=== Begin Enclosure ===
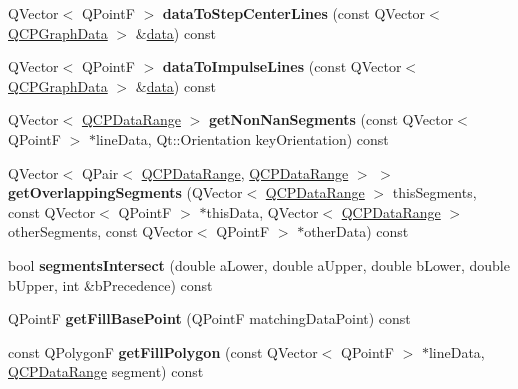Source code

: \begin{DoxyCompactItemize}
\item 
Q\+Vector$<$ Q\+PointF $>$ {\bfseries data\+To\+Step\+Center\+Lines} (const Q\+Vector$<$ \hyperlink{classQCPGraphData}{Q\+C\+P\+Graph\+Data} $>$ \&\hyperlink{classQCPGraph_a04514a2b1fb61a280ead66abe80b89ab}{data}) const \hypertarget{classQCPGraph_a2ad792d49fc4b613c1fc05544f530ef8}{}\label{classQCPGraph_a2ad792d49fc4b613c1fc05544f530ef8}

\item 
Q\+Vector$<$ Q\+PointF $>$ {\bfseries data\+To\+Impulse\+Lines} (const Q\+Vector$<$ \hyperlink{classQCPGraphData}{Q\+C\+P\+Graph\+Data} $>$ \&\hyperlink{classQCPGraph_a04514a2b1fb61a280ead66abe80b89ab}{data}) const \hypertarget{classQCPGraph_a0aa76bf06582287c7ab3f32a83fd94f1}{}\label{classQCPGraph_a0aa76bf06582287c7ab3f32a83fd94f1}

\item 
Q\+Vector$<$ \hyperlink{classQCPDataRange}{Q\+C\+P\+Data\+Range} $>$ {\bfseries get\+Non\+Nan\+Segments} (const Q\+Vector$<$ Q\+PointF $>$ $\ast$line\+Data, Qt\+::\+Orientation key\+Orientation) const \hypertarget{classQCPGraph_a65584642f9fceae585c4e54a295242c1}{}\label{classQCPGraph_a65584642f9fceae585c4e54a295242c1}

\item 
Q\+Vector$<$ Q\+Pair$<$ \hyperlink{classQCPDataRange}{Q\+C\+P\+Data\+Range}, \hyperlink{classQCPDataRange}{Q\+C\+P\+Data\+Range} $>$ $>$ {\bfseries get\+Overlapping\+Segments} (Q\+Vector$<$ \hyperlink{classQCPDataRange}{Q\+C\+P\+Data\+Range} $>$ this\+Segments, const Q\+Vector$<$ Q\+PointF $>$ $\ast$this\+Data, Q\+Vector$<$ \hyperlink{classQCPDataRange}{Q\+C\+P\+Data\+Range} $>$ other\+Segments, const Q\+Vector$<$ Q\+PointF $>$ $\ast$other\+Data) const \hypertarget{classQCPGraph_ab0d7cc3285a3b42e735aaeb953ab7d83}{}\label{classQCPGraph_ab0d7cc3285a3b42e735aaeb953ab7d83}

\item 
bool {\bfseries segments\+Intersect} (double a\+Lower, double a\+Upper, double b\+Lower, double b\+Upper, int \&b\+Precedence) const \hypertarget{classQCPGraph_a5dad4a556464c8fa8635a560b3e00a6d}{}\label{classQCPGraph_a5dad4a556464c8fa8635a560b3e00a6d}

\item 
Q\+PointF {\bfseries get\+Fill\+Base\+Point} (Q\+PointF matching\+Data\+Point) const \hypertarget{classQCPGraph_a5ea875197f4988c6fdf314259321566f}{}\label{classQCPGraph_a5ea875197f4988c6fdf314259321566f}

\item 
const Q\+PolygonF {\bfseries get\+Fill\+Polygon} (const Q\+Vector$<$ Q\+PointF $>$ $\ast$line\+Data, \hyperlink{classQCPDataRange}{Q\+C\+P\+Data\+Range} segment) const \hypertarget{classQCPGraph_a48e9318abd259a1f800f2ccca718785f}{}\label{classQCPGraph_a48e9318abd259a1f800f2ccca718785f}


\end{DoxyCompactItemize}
=== End Enclosure ===
PROBLEM DESCRIPTION:
Pull out each line of the entries that contains "Vector".

SOLUTION FOR THIS EXERCISE:
Q\+Vector$<$ Q\+PointF $>$ {\bfseries data\+To\+Step\+Center\+Lines} (const Q\+Vector$<$ \hyperlink{classQCPGraphData}{Q\+C\+P\+Graph\+Data} $>$ \&\hyperlink{classQCPGraph_a04514a2b1fb61a280ead66abe80b89ab}{data}) const \hypertarget{classQCPGraph_a2ad792d49fc4b613c1fc05544f530ef8}{}\label{classQCPGraph_a2ad792d49fc4b613c1fc05544f530ef8}
Q\+Vector$<$ Q\+PointF $>$ {\bfseries data\+To\+Impulse\+Lines} (const Q\+Vector$<$ \hyperlink{classQCPGraphData}{Q\+C\+P\+Graph\+Data} $>$ \&\hyperlink{classQCPGraph_a04514a2b1fb61a280ead66abe80b89ab}{data}) const \hypertarget{classQCPGraph_a0aa76bf06582287c7ab3f32a83fd94f1}{}\label{classQCPGraph_a0aa76bf06582287c7ab3f32a83fd94f1}
Q\+Vector$<$ \hyperlink{classQCPDataRange}{Q\+C\+P\+Data\+Range} $>$ {\bfseries get\+Non\+Nan\+Segments} (const Q\+Vector$<$ Q\+PointF $>$ $\ast$line\+Data, Qt\+::\+Orientation key\+Orientation) const \hypertarget{classQCPGraph_a65584642f9fceae585c4e54a295242c1}{}\label{classQCPGraph_a65584642f9fceae585c4e54a295242c1}
Q\+Vector$<$ Q\+Pair$<$ \hyperlink{classQCPDataRange}{Q\+C\+P\+Data\+Range}, \hyperlink{classQCPDataRange}{Q\+C\+P\+Data\+Range} $>$ $>$ {\bfseries get\+Overlapping\+Segments} (Q\+Vector$<$ \hyperlink{classQCPDataRange}{Q\+C\+P\+Data\+Range} $>$ this\+Segments, const Q\+Vector$<$ Q\+PointF $>$ $\ast$this\+Data, Q\+Vector$<$ \hyperlink{classQCPDataRange}{Q\+C\+P\+Data\+Range} $>$ other\+Segments, const Q\+Vector$<$ Q\+PointF $>$ $\ast$other\+Data) const \hypertarget{classQCPGraph_ab0d7cc3285a3b42e735aaeb953ab7d83}{}\label{classQCPGraph_ab0d7cc3285a3b42e735aaeb953ab7d83}
const Q\+PolygonF {\bfseries get\+Fill\+Polygon} (const Q\+Vector$<$ Q\+PointF $>$ $\ast$line\+Data, \hyperlink{classQCPDataRange}{Q\+C\+P\+Data\+Range} segment) const \hypertarget{classQCPGraph_a48e9318abd259a1f800f2ccca718785f}{}\label{classQCPGraph_a48e9318abd259a1f800f2ccca718785f}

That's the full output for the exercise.